■ Try it: Begin at the line containing "tilt_deg: -1.6" in the records below, end at the line containing "focal_mm: 32", and retype each line in that span exactly. No other line and no image should appear.

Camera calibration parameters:
------------------------
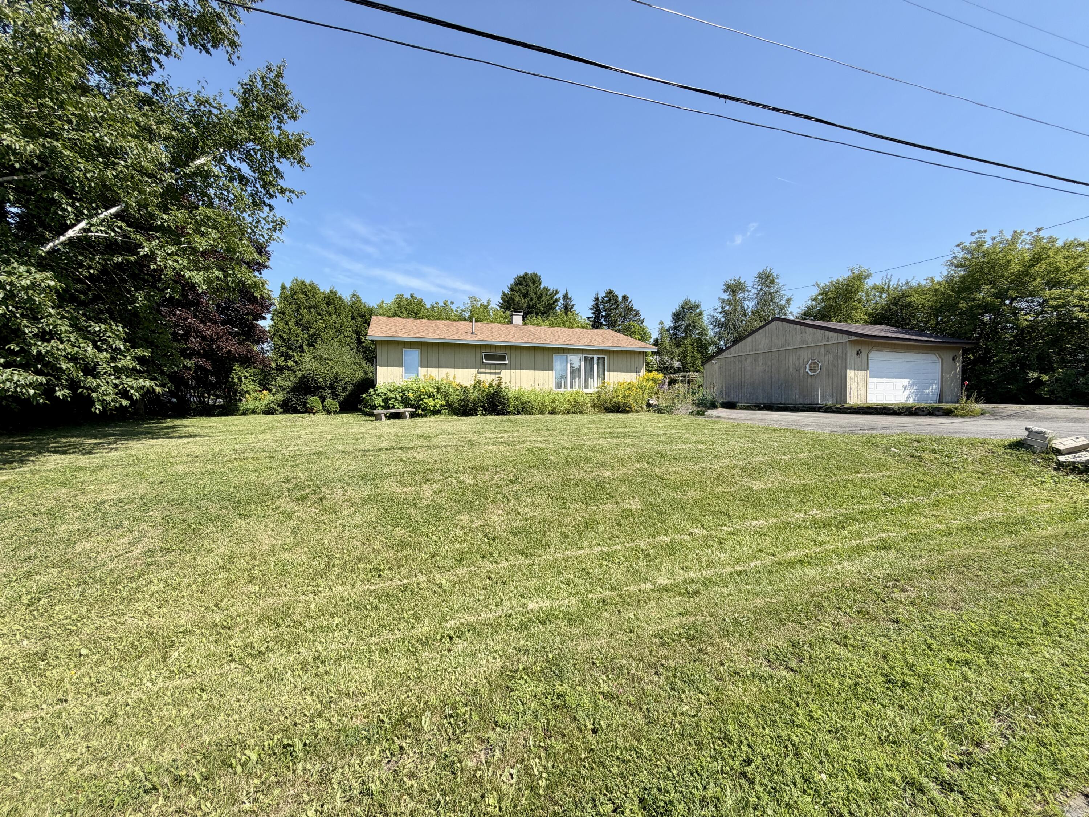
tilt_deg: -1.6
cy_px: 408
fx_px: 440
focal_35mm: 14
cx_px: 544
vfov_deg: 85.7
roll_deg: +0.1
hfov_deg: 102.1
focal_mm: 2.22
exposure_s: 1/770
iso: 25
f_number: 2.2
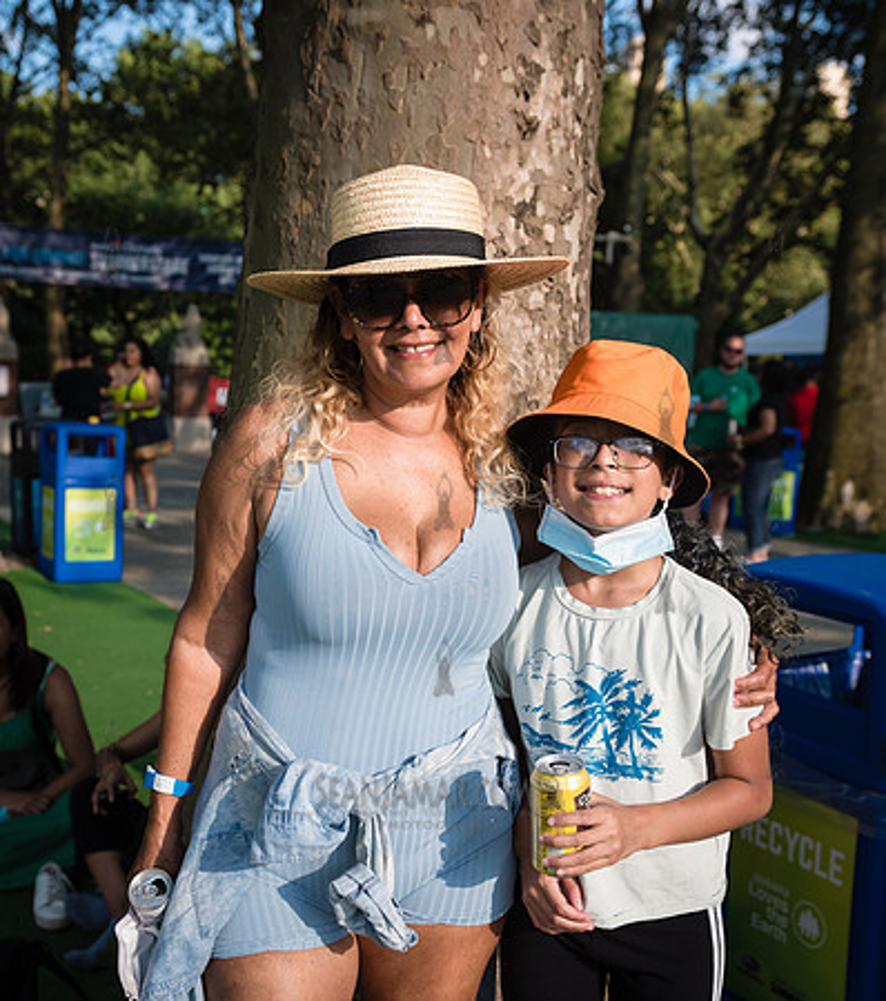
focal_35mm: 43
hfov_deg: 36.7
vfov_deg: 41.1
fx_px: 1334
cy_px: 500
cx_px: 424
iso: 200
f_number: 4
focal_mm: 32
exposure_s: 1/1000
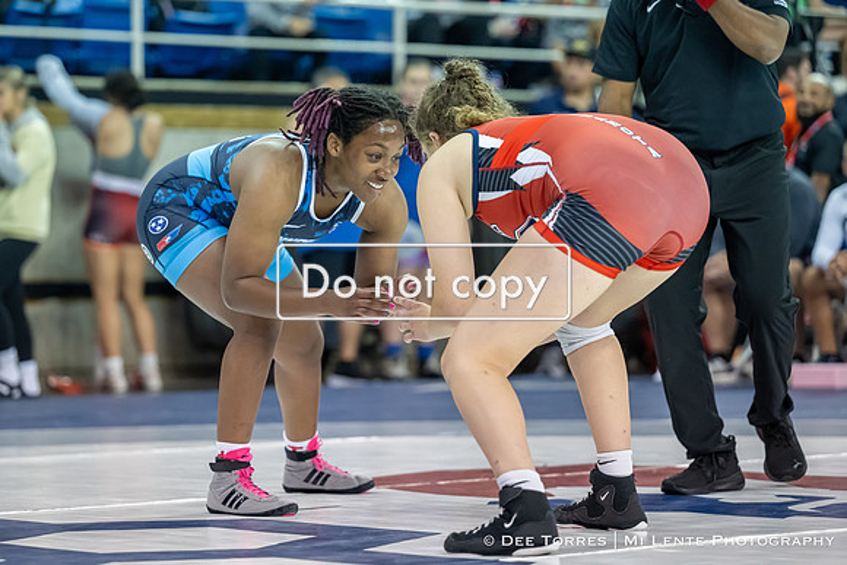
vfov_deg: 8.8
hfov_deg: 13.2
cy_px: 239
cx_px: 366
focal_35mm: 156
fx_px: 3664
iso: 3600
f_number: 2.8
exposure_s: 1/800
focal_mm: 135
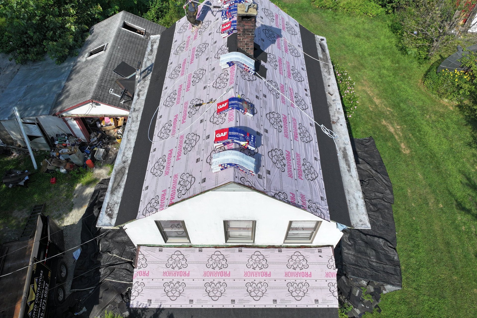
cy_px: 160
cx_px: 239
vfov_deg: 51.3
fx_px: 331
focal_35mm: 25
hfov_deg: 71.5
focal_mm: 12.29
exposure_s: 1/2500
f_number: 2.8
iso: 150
------------------------
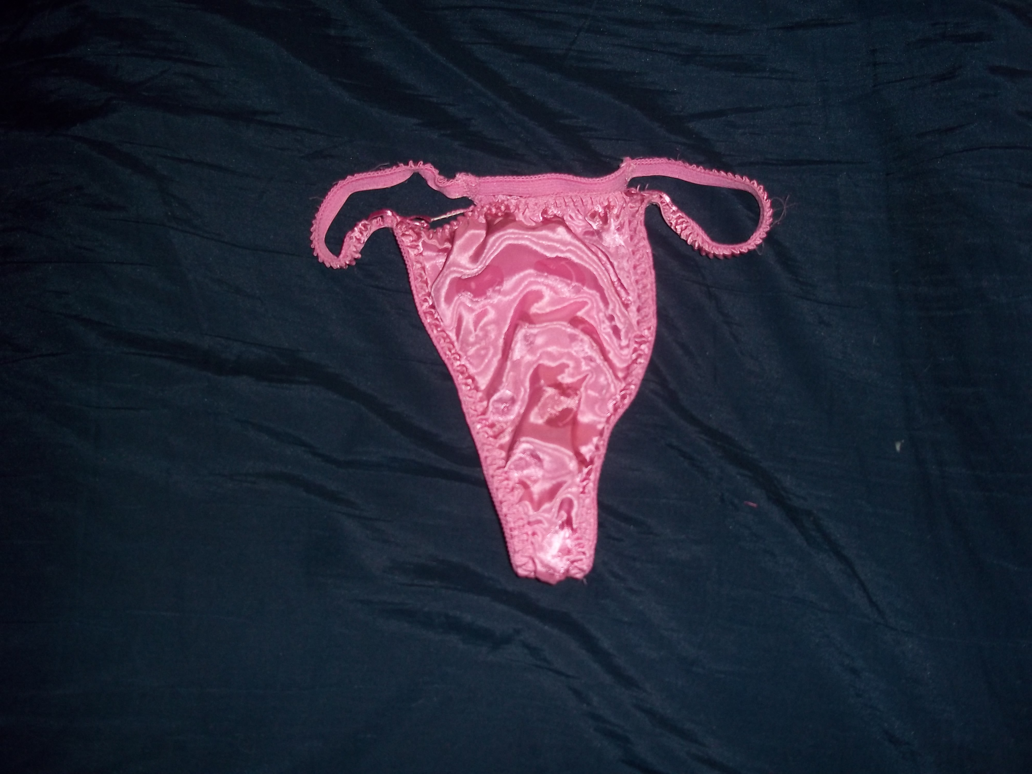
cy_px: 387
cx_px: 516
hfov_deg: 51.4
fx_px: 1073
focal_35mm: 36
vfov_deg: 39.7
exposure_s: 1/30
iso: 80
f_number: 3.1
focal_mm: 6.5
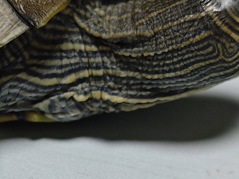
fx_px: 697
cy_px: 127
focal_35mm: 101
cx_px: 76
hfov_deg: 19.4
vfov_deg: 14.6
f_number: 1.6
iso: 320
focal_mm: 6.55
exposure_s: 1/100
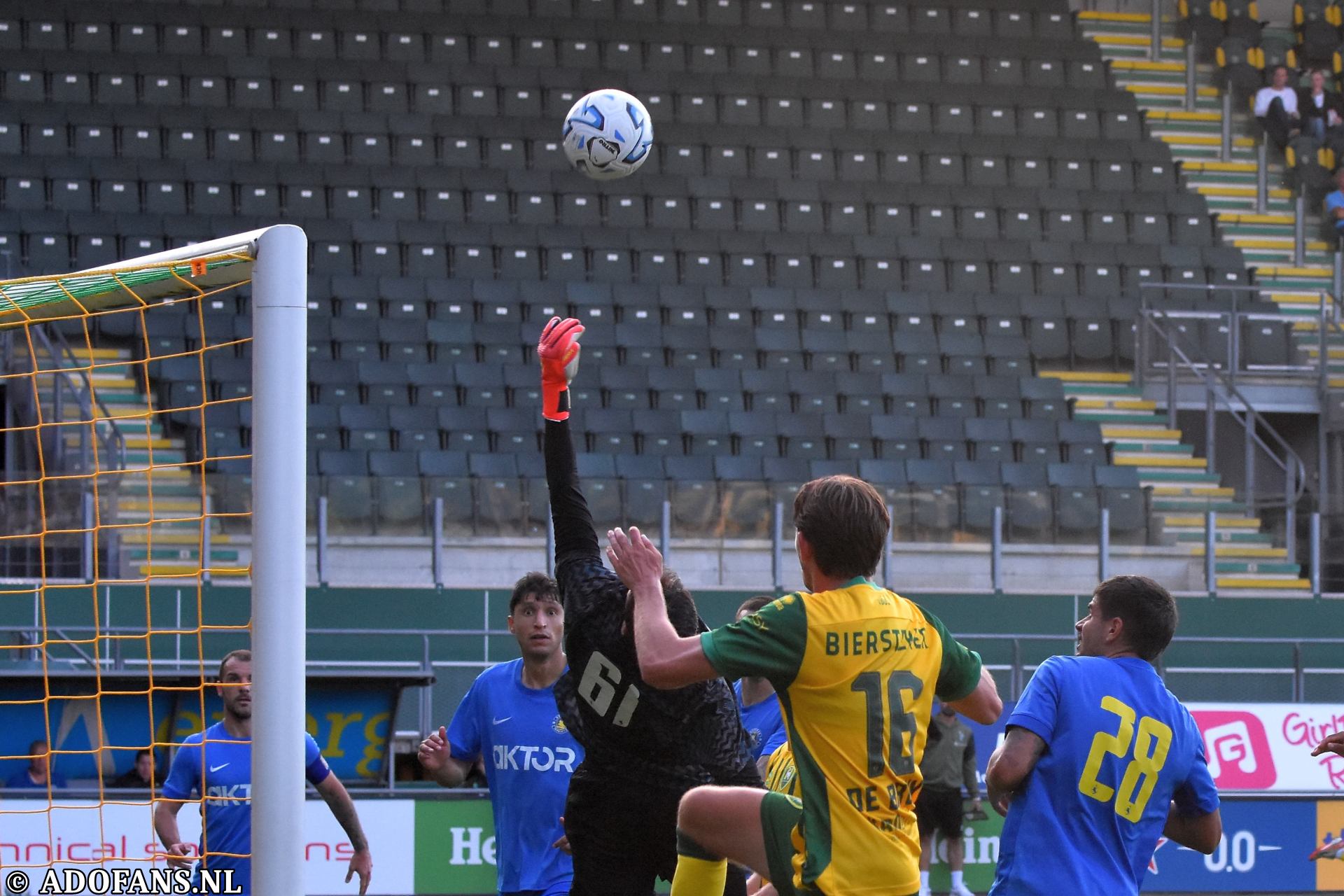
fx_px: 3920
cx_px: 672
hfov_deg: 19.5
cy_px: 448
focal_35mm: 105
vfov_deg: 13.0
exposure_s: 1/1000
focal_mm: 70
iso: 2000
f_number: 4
------------------------
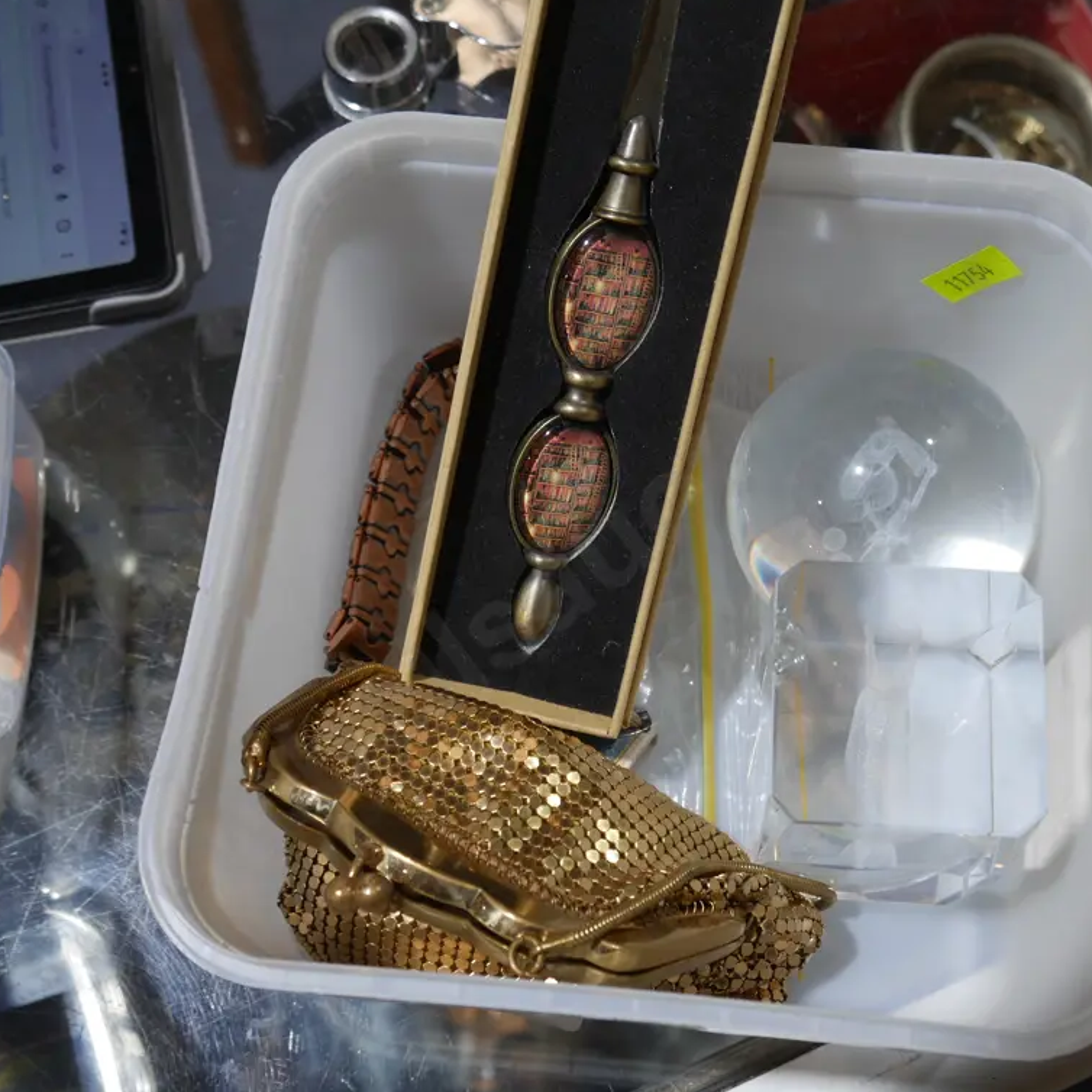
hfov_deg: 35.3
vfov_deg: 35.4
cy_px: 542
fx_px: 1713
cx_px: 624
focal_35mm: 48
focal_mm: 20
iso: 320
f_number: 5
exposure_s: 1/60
------------------------
■ Written reply:
tilt_deg: -1.6
cy_px: 408
fx_px: 440
focal_35mm: 14
cx_px: 544
vfov_deg: 85.7
roll_deg: +0.1
hfov_deg: 102.1
focal_mm: 2.22
exposure_s: 1/770
iso: 25
f_number: 2.2
focal_35mm: 43
hfov_deg: 36.7
vfov_deg: 41.1
fx_px: 1334
cy_px: 500
cx_px: 424
iso: 200
f_number: 4
focal_mm: 32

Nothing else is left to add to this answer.